Although the markets ended the week with a mostly flat performance and a negative bias, there was an underlying sense of caution among participants. The week started positively, but a sharp decline on Thursday wiped out gains, followed by a volatile final session. Consequently, the Nifty index slipped by 0.16% to end at 23,114.50, while the Sensex also saw a slight dip of 0.04% to settle at 74,532.96.
During the initial sessions, market sentiment was boosted by a partial resumption of vessel traffic through the Strait of Hormuz. However, escalating geopolitical tensions after Israel’s attack on Iran’s energy facilities pushed crude oil prices back up to around $119 per barrel. The rupee’s weakness against the US dollar, along with subdued global market cues, especially from the US, added further pressure, leading to continuous outflows from FIIs.

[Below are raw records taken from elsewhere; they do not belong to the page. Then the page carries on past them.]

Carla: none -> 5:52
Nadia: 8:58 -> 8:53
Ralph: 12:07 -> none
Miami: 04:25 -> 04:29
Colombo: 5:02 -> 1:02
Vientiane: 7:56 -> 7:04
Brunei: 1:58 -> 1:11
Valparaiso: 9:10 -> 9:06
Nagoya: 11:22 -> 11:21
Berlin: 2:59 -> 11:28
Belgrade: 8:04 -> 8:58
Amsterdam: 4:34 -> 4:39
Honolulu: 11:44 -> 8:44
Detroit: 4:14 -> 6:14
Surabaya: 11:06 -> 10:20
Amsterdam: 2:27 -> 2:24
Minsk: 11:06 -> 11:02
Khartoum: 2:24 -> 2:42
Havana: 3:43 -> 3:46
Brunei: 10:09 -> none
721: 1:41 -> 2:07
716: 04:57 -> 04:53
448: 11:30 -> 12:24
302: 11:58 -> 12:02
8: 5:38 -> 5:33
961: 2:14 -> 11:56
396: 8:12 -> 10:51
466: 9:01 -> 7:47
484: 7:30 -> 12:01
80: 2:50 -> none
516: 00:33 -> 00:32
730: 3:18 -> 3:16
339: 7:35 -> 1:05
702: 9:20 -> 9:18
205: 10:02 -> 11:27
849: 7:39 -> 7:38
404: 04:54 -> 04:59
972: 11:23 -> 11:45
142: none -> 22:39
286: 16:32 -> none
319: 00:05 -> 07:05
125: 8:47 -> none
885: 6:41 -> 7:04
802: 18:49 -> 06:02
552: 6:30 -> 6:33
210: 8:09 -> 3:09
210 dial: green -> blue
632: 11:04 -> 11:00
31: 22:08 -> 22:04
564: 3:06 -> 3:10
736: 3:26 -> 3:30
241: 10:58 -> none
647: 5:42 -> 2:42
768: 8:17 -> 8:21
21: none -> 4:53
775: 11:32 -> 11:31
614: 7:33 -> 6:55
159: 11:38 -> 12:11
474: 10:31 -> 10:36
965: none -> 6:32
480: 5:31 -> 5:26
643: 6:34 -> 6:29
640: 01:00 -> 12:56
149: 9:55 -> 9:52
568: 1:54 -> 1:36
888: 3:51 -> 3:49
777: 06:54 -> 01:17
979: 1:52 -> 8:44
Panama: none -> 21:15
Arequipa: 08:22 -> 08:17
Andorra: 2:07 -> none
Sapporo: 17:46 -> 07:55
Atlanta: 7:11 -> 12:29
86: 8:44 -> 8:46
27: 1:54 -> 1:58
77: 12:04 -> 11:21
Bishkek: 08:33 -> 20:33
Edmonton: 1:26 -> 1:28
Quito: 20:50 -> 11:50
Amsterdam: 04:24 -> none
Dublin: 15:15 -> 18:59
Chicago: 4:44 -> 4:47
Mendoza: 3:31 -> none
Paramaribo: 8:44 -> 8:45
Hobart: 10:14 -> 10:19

In light of the fragile market sentiment, persistent FII outflows, and ongoing global uncertainties, analysts recommend investors to adopt a cautious and selective approach. They suggest focusing on fundamentally strong large-cap stocks and sectors with stable earnings visibility. While Brent crude oil prices hover around $107 per barrel due to tensions in West Asia, the stabilization of the India VIX at 22.81 indicates a forming market base. Market observers anticipate a range-bound outlook between 22,800 and 23,300, with a positive bias contingent on global energy price stability and reduced currency volatility.